Besides false beliefs about hygiene, one of the main reasons boys are subject to premature foreskin retraction is that many health care professionals believe that the foreskin must be retracted to obtain a clean specimen for urine culture. Fortunately, this is not the case. With proper technique, as described above, urine specimens can be obtained from boys with intact foreskins without exposing these patients to the risks of premature foreskin retraction. Although the focus of this article is on a technique for catheterization, it must be remembered that catheterization is an intervention that carries risks. The risks of catheterization include discomfort and introduction of bacteria into the urinary tract, which could lead to infection. Indications for catheterization include the need to monitor urine output for medical management, emptying the bladder in patients who are unable to do so, introducing contrast material for imaging procedures such as a voiding cystourethrogram, and obtaining a urine specimen for analysis in patients who are unable to provide one.

[Page images with their extracted text]

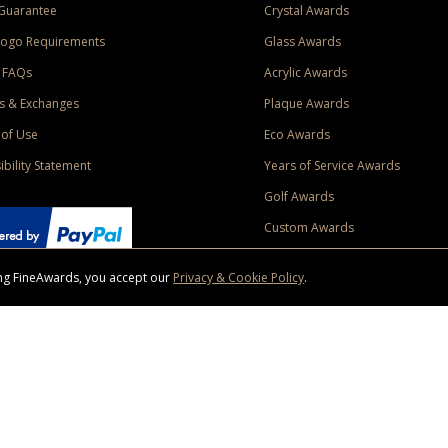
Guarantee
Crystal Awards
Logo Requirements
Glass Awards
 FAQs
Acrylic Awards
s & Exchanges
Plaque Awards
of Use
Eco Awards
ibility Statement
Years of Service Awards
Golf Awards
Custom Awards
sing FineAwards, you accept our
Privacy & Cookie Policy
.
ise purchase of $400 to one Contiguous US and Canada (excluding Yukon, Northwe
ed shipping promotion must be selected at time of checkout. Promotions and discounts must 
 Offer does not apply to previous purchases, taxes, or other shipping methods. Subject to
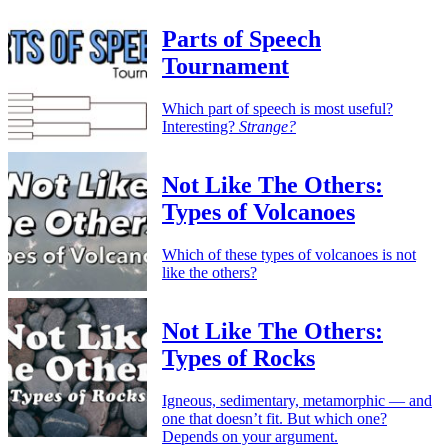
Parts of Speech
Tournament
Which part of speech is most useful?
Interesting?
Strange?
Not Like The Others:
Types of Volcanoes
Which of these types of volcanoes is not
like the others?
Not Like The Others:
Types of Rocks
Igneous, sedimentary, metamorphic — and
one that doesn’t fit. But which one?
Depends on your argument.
...
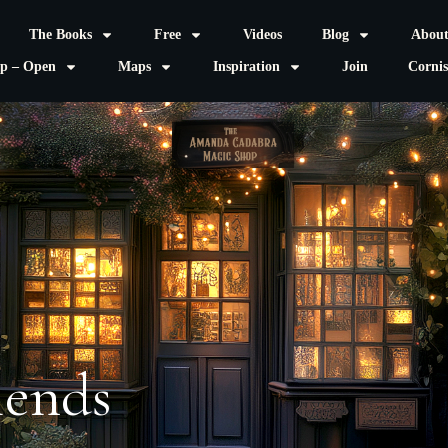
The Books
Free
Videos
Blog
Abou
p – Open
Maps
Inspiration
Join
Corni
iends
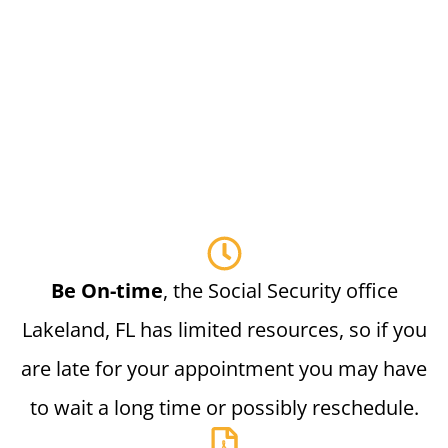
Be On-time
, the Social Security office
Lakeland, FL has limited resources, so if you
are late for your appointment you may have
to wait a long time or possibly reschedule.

What the task requires = Can you echo the passage on foreskin retraction and catheterization in full, word for word? These records have nothing to do with the passage.

Solution for this exercise =
Besides false beliefs about hygiene, one of the main reasons boys are subject to premature foreskin retraction is that many health care professionals believe that the foreskin must be retracted to obtain a clean specimen for urine culture. Fortunately, this is not the case. With proper technique, as described above, urine specimens can be obtained from boys with intact foreskins without exposing these patients to the risks of premature foreskin retraction. Although the focus of this article is on a technique for catheterization, it must be remembered that catheterization is an intervention that carries risks. The risks of catheterization include discomfort and introduction of bacteria into the urinary tract, which could lead to infection. Indications for catheterization include the need to monitor urine output for medical management, emptying the bladder in patients who are unable to do so, introducing contrast material for imaging procedures such as a voiding cystourethrogram, and obtaining a urine specimen for analysis in patients who are unable to provide one.